Copie sem alterações todas as linhas dos registros abaixo e deixe as imagens fora da resposta.
━━━━━ Material apresentado ━━━━━
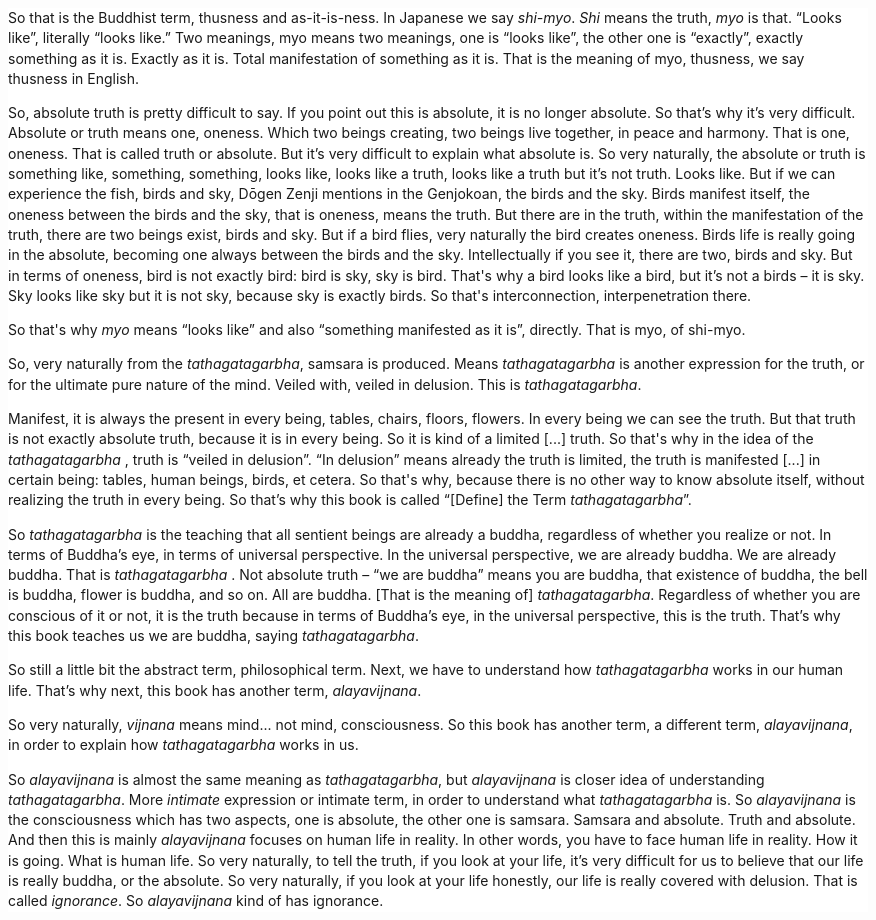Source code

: So that is the Buddhist term, thusness and as-it-is-ness. In Japanese we say *shi-myo*. *Shi* means the truth, *myo* is that. “Looks like”, literally “looks like.” Two meanings, myo means two meanings, one is “looks like”, the other one is “exactly”, exactly something as it is. Exactly as it is. Total manifestation of something as it is. That is the meaning of myo, thusness, we say thusness in English. 

So, absolute truth is pretty difficult to say. If you point out this is absolute, it is no longer absolute. So that’s why it’s very difficult. Absolute or truth means one, oneness. Which two beings creating, two beings live together, in peace and harmony. That is one, oneness. That is called truth or absolute. But it’s very difficult to explain what absolute is. So very naturally, the absolute or truth is something like, something, something, looks like, looks like a truth, looks like a truth but it’s not truth. Looks like. But if we can experience the fish, birds and sky, Dōgen Zenji mentions in the Genjokoan, the birds and the sky. Birds manifest itself, the oneness between the birds and the sky, that is oneness, means the truth. But there are in the truth, within the manifestation of the truth, there are two beings exist, birds and sky. But if a bird flies, very naturally the bird creates oneness. Birds life is really going in the absolute, becoming one always between the birds and the sky. Intellectually if you see it, there are two, birds and sky. But in terms of oneness, bird is not exactly bird: bird is sky, sky is bird. That's why a bird looks like a bird, but it’s not a birds – it is sky. Sky looks like sky but it is not sky, because sky is exactly birds. So that's interconnection, interpenetration there. 

So that's why *myo* means “looks like” and also “something manifested as it is”, directly. That is myo, of shi-myo. 

So, very naturally from the *tathagatagarbha*, samsara is produced. Means *tathagatagarbha* is another expression for the truth, or for the ultimate pure nature of the mind. Veiled with, veiled in delusion. This is *tathagatagarbha*. 

Manifest, it is always the present in every being, tables, chairs, floors, flowers. In every being we can see the truth. But that truth is not exactly absolute truth, because it is in every being. So it is kind of a limited [...] truth. So that's why in the idea of the *tathagatagarbha* , truth is “veiled in delusion”. “In delusion” means already the truth is limited, the truth is manifested [...] in certain being: tables, human beings, birds, et cetera. So that's why, because there is no other way to know absolute itself, without realizing the truth in every being. So that’s why this book is called “[Define] the Term *tathagatagarbha*”. 

So *tathagatagarbha* is the teaching that all sentient beings are already a buddha, regardless of whether you realize or not. In terms of Buddha’s eye, in terms of universal perspective. In the universal perspective, we are already buddha. We are already buddha. That is *tathagatagarbha* . Not absolute truth – “we are buddha” means you are buddha, that existence of buddha, the bell is buddha, flower is buddha, and so on. All are buddha. [That is the meaning of] *tathagatagarbha*. Regardless of whether you are conscious of it or not, it is the truth because in terms of Buddha’s eye, in the universal perspective, this is the truth. That’s why this book teaches us we are buddha, saying *tathagatagarbha*. 

So still a little bit the abstract term, philosophical term. Next, we have to understand how *tathagatagarbha* works in our human life. That’s why next, this book has another term, *alayavijnana*. 

So very naturally, *vijnana* means mind... not mind, consciousness. So this book has another term, a different term, *alayavijnana*, in order to explain how *tathagatagarbha* works in us. 

So *alayavijnana* is almost the same meaning as *tathagatagarbha*, but *alayavijnana* is closer idea of understanding *tathagatagarbha*. More *intimate* expression or intimate term, in order to understand what *tathagatagarbha* is. So *alayavijnana* is the consciousness which has two aspects, one is absolute, the other one is samsara. Samsara and absolute. Truth and absolute. And then this is mainly *alayavijnana* focuses on human life in reality. In other words, you have to face human life in reality. How it is going. What is human life. So very naturally, to tell the truth, if you look at your life, it’s very difficult for us to believe that our life is really buddha, or the absolute. So very naturally, if you look at your life honestly, our life is really covered with delusion. That is called *ignorance*. So *alayavijnana* kind of has ignorance.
━━━━━
> **Solução do exercício**
Source code

: So that is the Buddhist term, thusness and as-it-is-ness. In Japanese we say *shi-myo*. *Shi* means the truth, *myo* is that. “Looks like”, literally “looks like.” Two meanings, myo means two meanings, one is “looks like”, the other one is “exactly”, exactly something as it is. Exactly as it is. Total manifestation of something as it is. That is the meaning of myo, thusness, we say thusness in English. 

So, absolute truth is pretty difficult to say. If you point out this is absolute, it is no longer absolute. So that’s why it’s very difficult. Absolute or truth means one, oneness. Which two beings creating, two beings live together, in peace and harmony. That is one, oneness. That is called truth or absolute. But it’s very difficult to explain what absolute is. So very naturally, the absolute or truth is something like, something, something, looks like, looks like a truth, looks like a truth but it’s not truth. Looks like. But if we can experience the fish, birds and sky, Dōgen Zenji mentions in the Genjokoan, the birds and the sky. Birds manifest itself, the oneness between the birds and the sky, that is oneness, means the truth. But there are in the truth, within the manifestation of the truth, there are two beings exist, birds and sky. But if a bird flies, very naturally the bird creates oneness. Birds life is really going in the absolute, becoming one always between the birds and the sky. Intellectually if you see it, there are two, birds and sky. But in terms of oneness, bird is not exactly bird: bird is sky, sky is bird. That's why a bird looks like a bird, but it’s not a birds – it is sky. Sky looks like sky but it is not sky, because sky is exactly birds. So that's interconnection, interpenetration there. 

So that's why *myo* means “looks like” and also “something manifested as it is”, directly. That is myo, of shi-myo. 

So, very naturally from the *tathagatagarbha*, samsara is produced. Means *tathagatagarbha* is another expression for the truth, or for the ultimate pure nature of the mind. Veiled with, veiled in delusion. This is *tathagatagarbha*. 

Manifest, it is always the present in every being, tables, chairs, floors, flowers. In every being we can see the truth. But that truth is not exactly absolute truth, because it is in every being. So it is kind of a limited [...] truth. So that's why in the idea of the *tathagatagarbha* , truth is “veiled in delusion”. “In delusion” means already the truth is limited, the truth is manifested [...] in certain being: tables, human beings, birds, et cetera. So that's why, because there is no other way to know absolute itself, without realizing the truth in every being. So that’s why this book is called “[Define] the Term *tathagatagarbha*”. 

So *tathagatagarbha* is the teaching that all sentient beings are already a buddha, regardless of whether you realize or not. In terms of Buddha’s eye, in terms of universal perspective. In the universal perspective, we are already buddha. We are already buddha. That is *tathagatagarbha* . Not absolute truth – “we are buddha” means you are buddha, that existence of buddha, the bell is buddha, flower is buddha, and so on. All are buddha. [That is the meaning of] *tathagatagarbha*. Regardless of whether you are conscious of it or not, it is the truth because in terms of Buddha’s eye, in the universal perspective, this is the truth. That’s why this book teaches us we are buddha, saying *tathagatagarbha*. 

So still a little bit the abstract term, philosophical term. Next, we have to understand how *tathagatagarbha* works in our human life. That’s why next, this book has another term, *alayavijnana*. 

So very naturally, *vijnana* means mind... not mind, consciousness. So this book has another term, a different term, *alayavijnana*, in order to explain how *tathagatagarbha* works in us. 

So *alayavijnana* is almost the same meaning as *tathagatagarbha*, but *alayavijnana* is closer idea of understanding *tathagatagarbha*. More *intimate* expression or intimate term, in order to understand what *tathagatagarbha* is. So *alayavijnana* is the consciousness which has two aspects, one is absolute, the other one is samsara. Samsara and absolute. Truth and absolute. And then this is mainly *alayavijnana* focuses on human life in reality. In other words, you have to face human life in reality. How it is going. What is human life. So very naturally, to tell the truth, if you look at your life, it’s very difficult for us to believe that our life is really buddha, or the absolute. So very naturally, if you look at your life honestly, our life is really covered with delusion. That is called *ignorance*. So *alayavijnana* kind of has ignorance.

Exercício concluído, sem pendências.